Transcript

Kent C. Dodds: 0:00 For this one, it's probably easiest to just show you the problem. Here I go to Pikachu, and then I go to Charizard, and then I go to Pikachu again. I already went to Pikachu. I feel like I should cache that somewhere.

0:13 Here we're just going to learn how to cache resources. In our final version, you go to Pikachu, then you go to Charizard. We get that loaded, and then we can go right back to Pikachu, and right back to Charizard, just back and forth, no problem. That's the idea behind this one.

0:27 I just want to mention that caching is not a trivial problem and it's honestly one of the hardest problems in computer science.
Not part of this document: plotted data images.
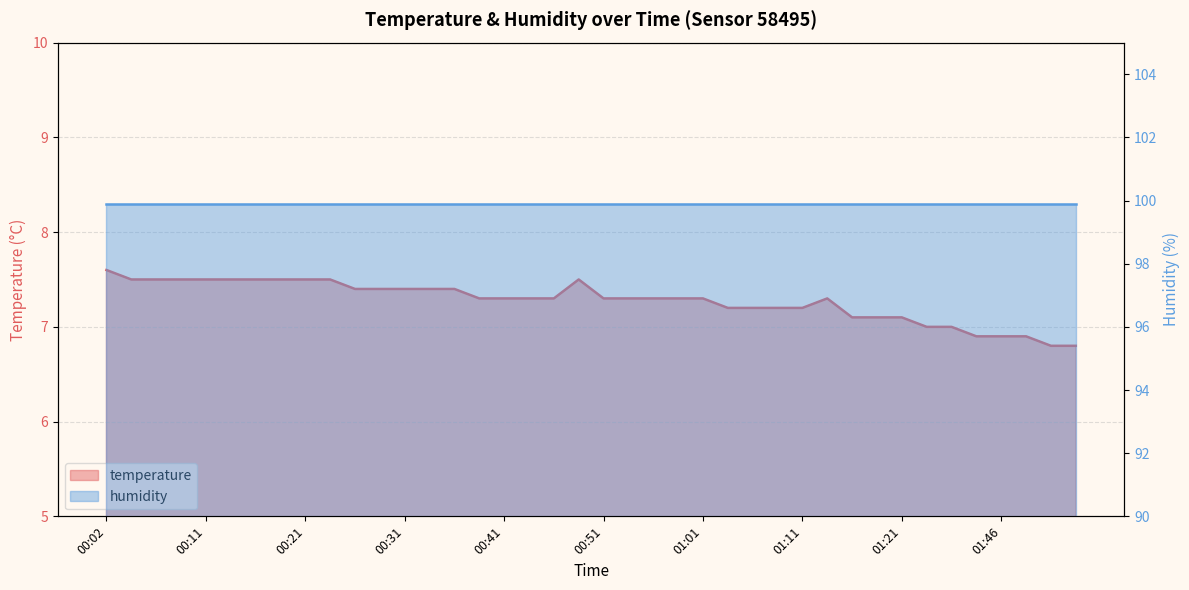

The chart shows a value of 10.9 at 00:51. True or false?

False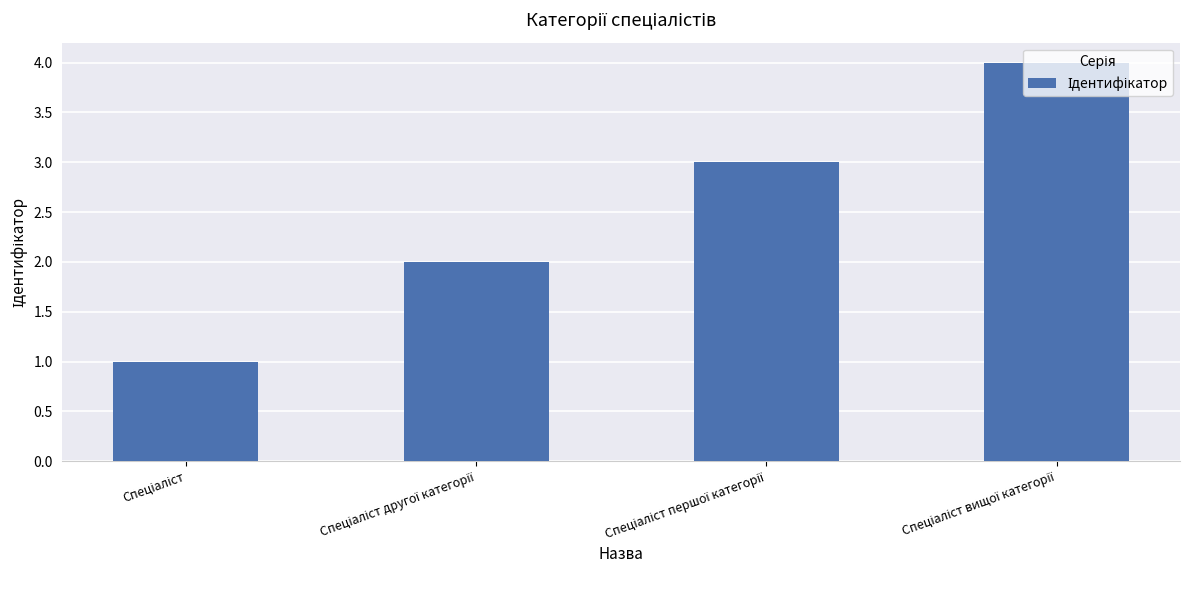

Count the number of data series in this chart.

1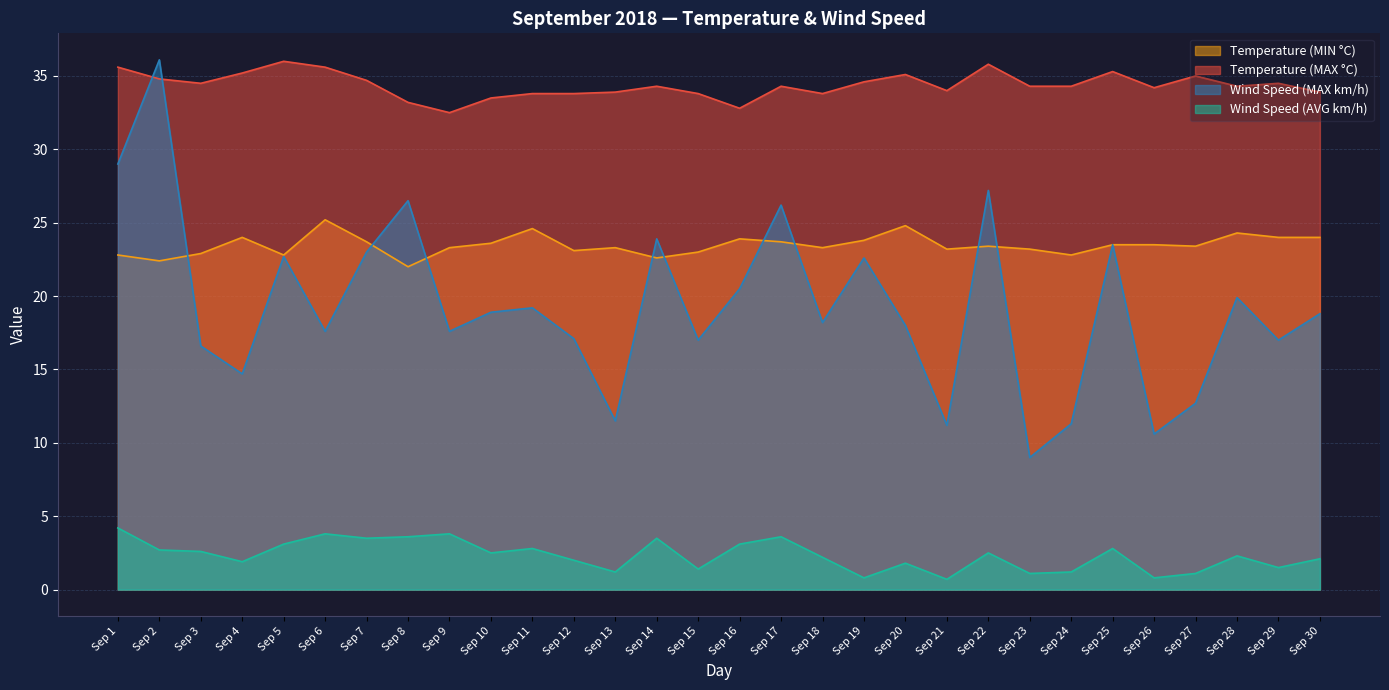

How many data points in Wind Speed (AVG km/h) are less than 2?

11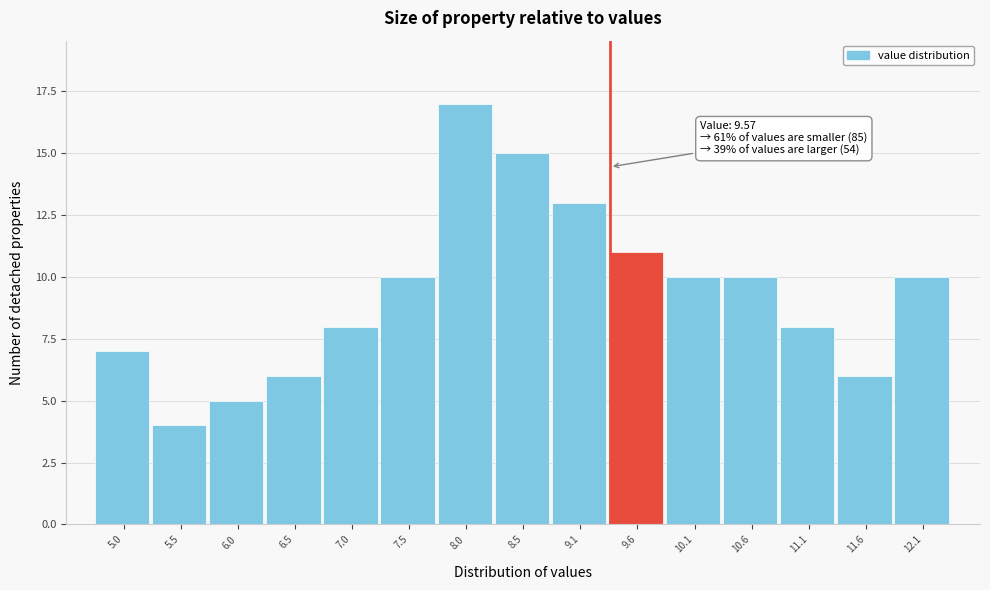

Reading left to right, list all the values displayed in this chart.

7	4	5	6	8	10	17	15	13	11	10	10	8	6	10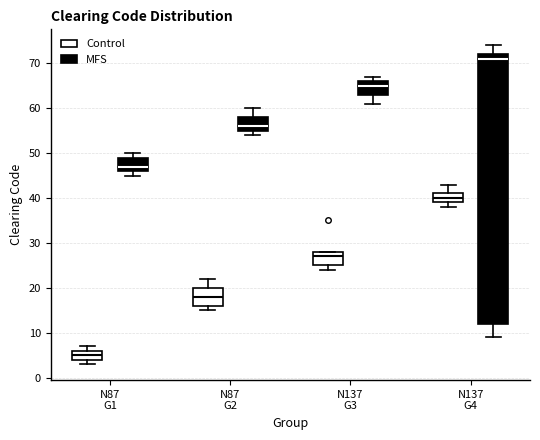

Which box's median line is the lowest?

N87 G1 (Control)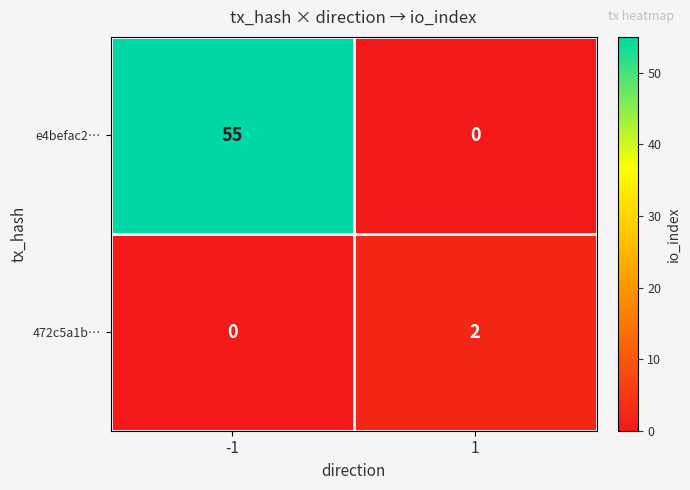

How many series are shown in this chart?

2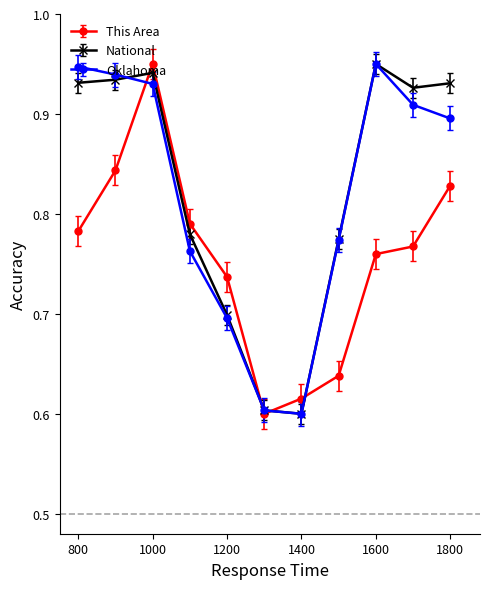

Count the This Area values in the range 0 to 1.

11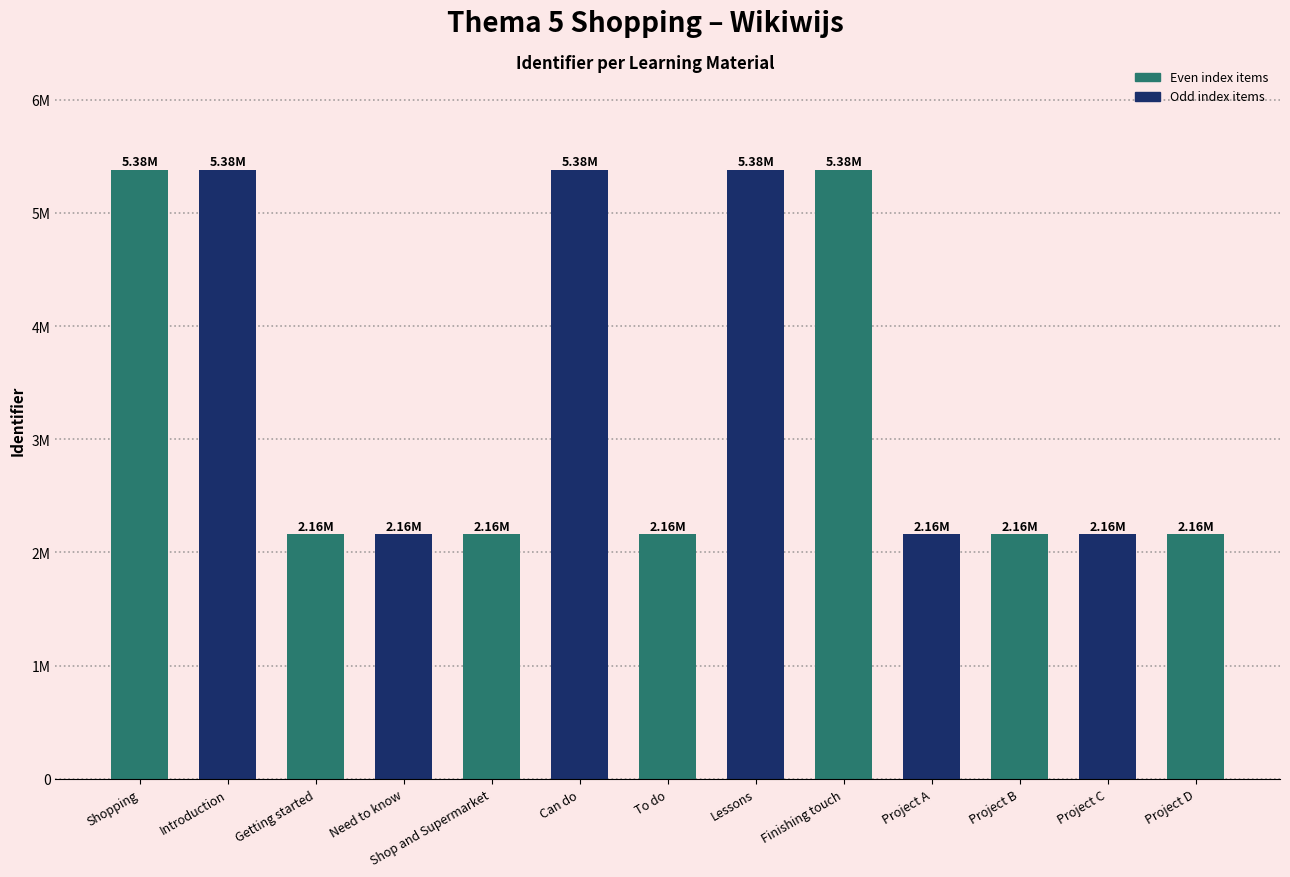

What is the label of the 2nd bar from the left?

Introduction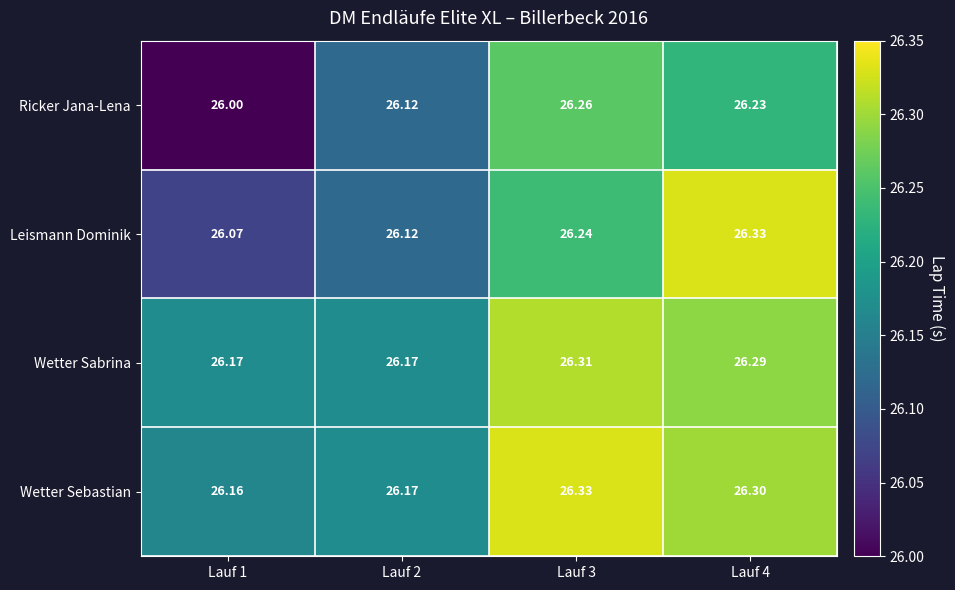

At which category is the sum across all series the highest?

Lauf 4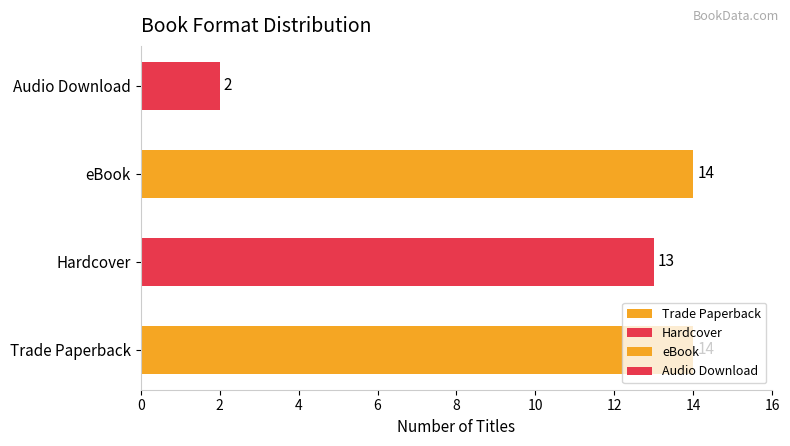

What is the minimum value shown in the chart?

2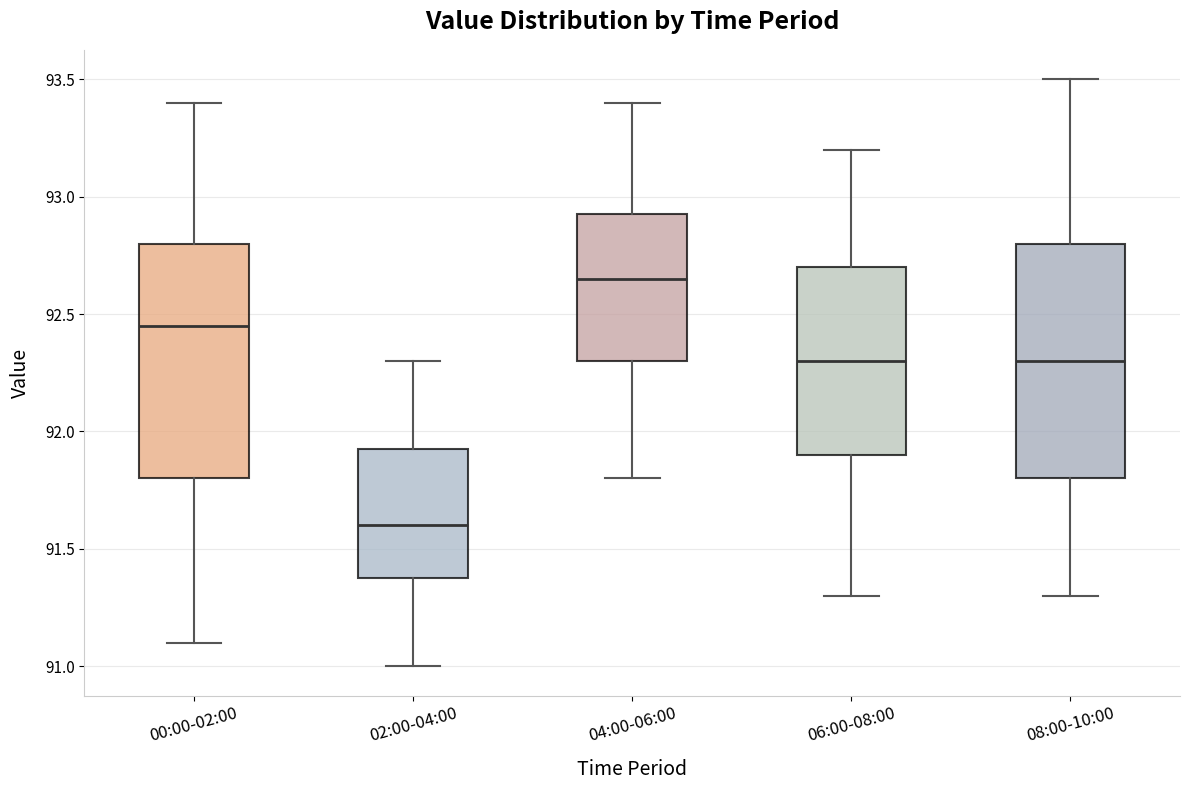

Which box's median line is the lowest?

02:00-04:00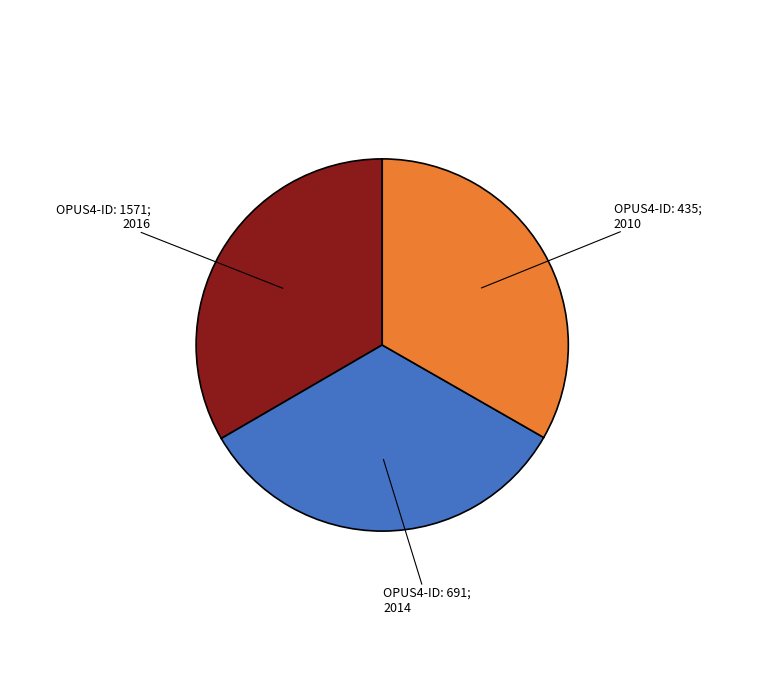

Count the number of slices in the pie.

3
You do want to be careful of this, especially since the solution that we're going to present basically will cache these resources forever.

0:43 That is probably OK, because the Pokémon data that we're loading in here has never changed for who knows how long and probably will never change. We don't need to worry about it for this specific use case, but every use case is different.

0:56 You do need to watch out and consider your caching strategies and use maybe something like React-query that gives you all the right knobs to turn with regard to caching. This is just in general how would you go about caching data when all of that you're dealing with are resources.

1:13 That's the idea here. We do have a quick tip. Take a look at using promises and render. You want to watch out for that. Then in our exercise, we pretty much just have all of the emoji here to tell you exactly what you need to do for this one.

1:28 We do have some extra credits here to give you a little bit more of a real-world scenario by putting the cache into context and creating a context provider for that cache, and even adding a cache timeout.

1:42 Have a good time with these extra credits and things and we'll see you on the other side of the exercise.